Hey Bud Glad you stopped by and left some food for thought. You have good points as usual and I'll re-read and think it through. I think what I was getting at by not saying much to J about my feeling blue is that I'm learning to detach in a way that I can be sad without laying it at his feet because he hasn't fixed it, or something about the R disappoints me. I did tell him that I'm blue and was feeling bad because I'm realizing this is a long term struggle. I think he comforted me when I told him that. So, on that point, it was more of a matter of him being truthful about what he could give and me processing it and feeling real emotions without blaming and running away from the R.

OTOH, you're right in that I protect him at times instead of stating my feelings. I'm getting better at that, and am trying to state MY feelings without blaming him or feeling that he's responsible for them, because he isnt. Although, I have to admit, I've went the other way too, so I have to be careful or I will end up blaming or demanding that he change something. Growth in progress, but I feel good about it so far.

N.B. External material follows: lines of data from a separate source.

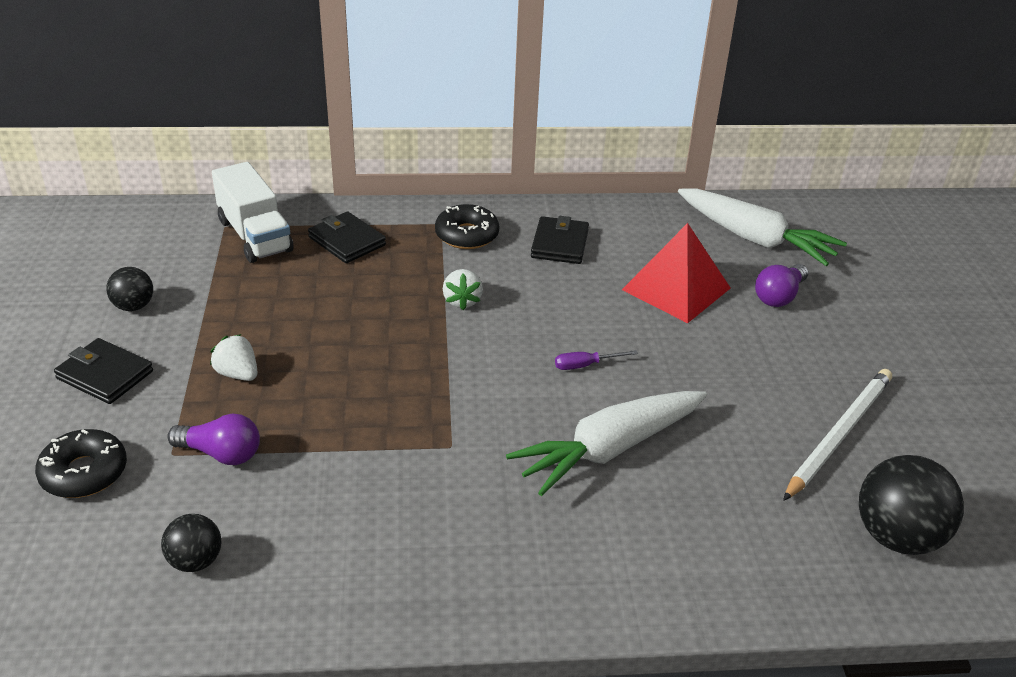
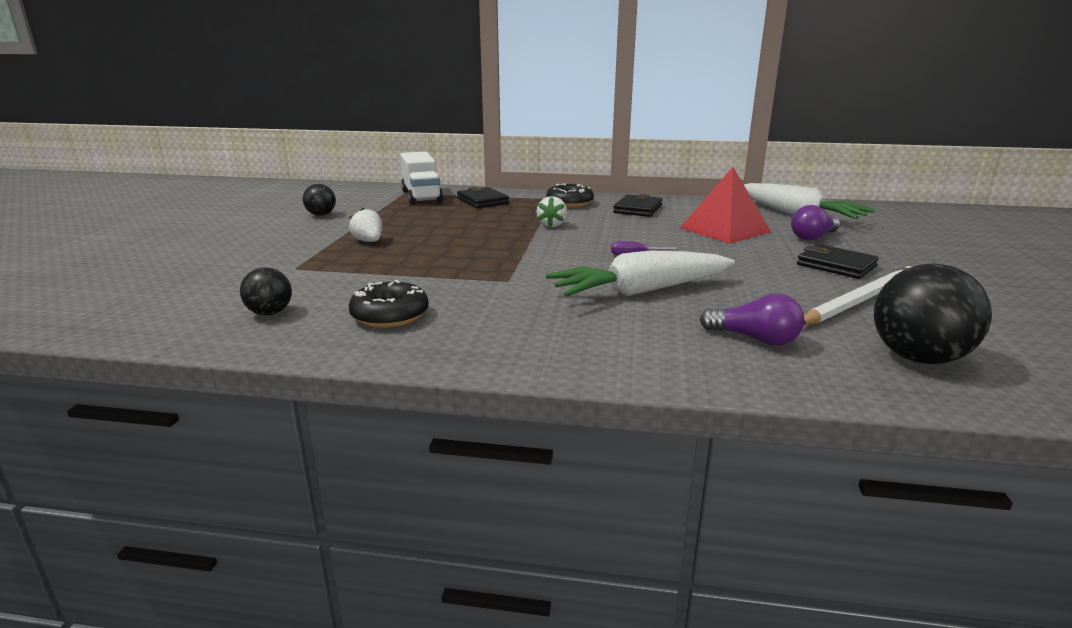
camera: 15 degrees right, 15 degrees down
(84, 473) = (227, 270): black donut -> black donut (390, 315)
(105, 375) = (279, 236): black wallet -> black wallet (836, 265)
(221, 454) = (330, 270): purple light bulb -> purple light bulb (755, 339)

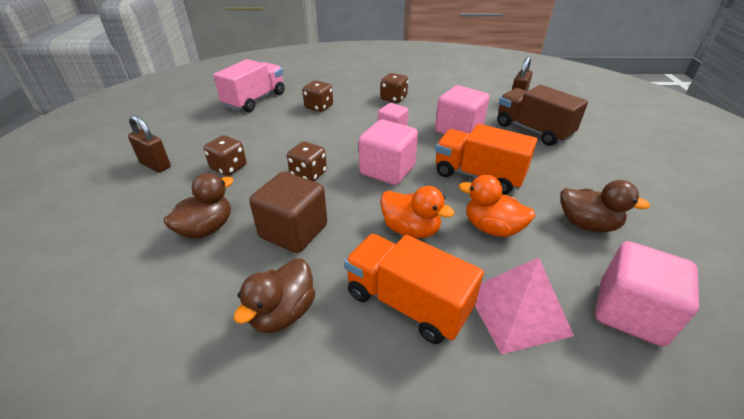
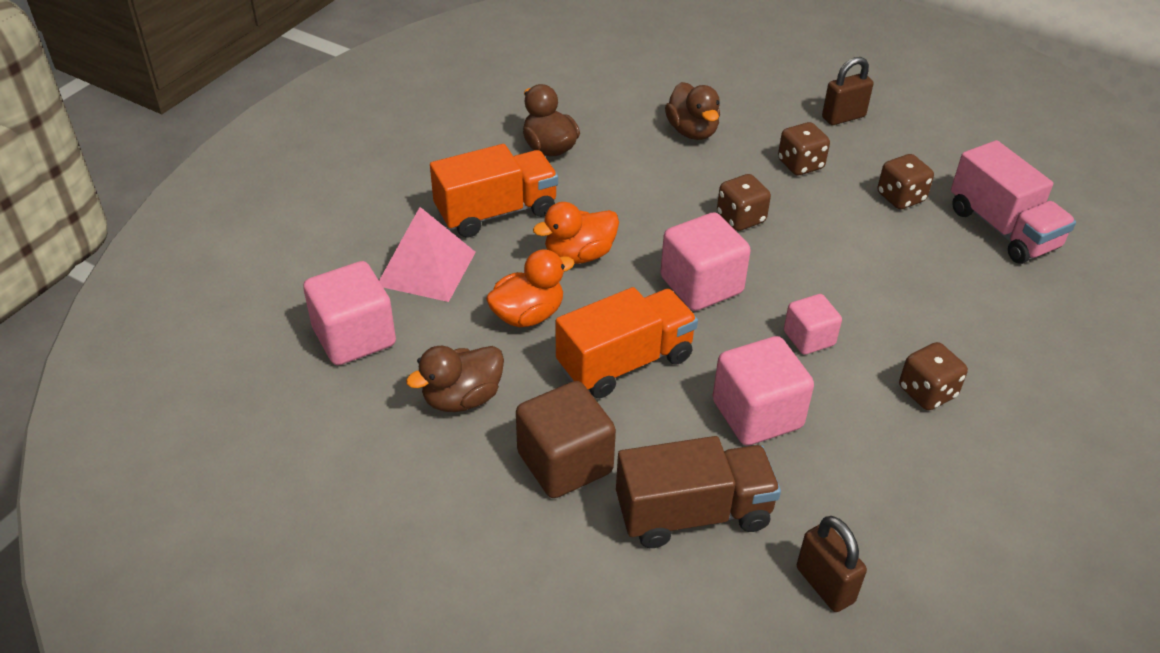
camera: 120 degrees right, 5 degrees up
(293, 231) = (644, 179): brown cube -> brown cube (565, 463)
(319, 107) = (938, 288): brown dice -> brown dice (900, 197)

You know me pretty well Bud.. I need to pay attention to what I say, that I say it appropriately and at the right time with thought beforehand. I don't plan to hide things or protect J, but I do want to be considerate when he says he has more than he can personally deal with at the moment, and I'd like to make sure I'm communicating what I'm feeling honestly and taking responsibility for that rather than dumping my feelings at his feet.

More later.. I do need to be watchful of so much, but still I can't be paranoid of saying the wrong things either! He IS a grown man

I'm glad you posted.. I always look forward to your insight!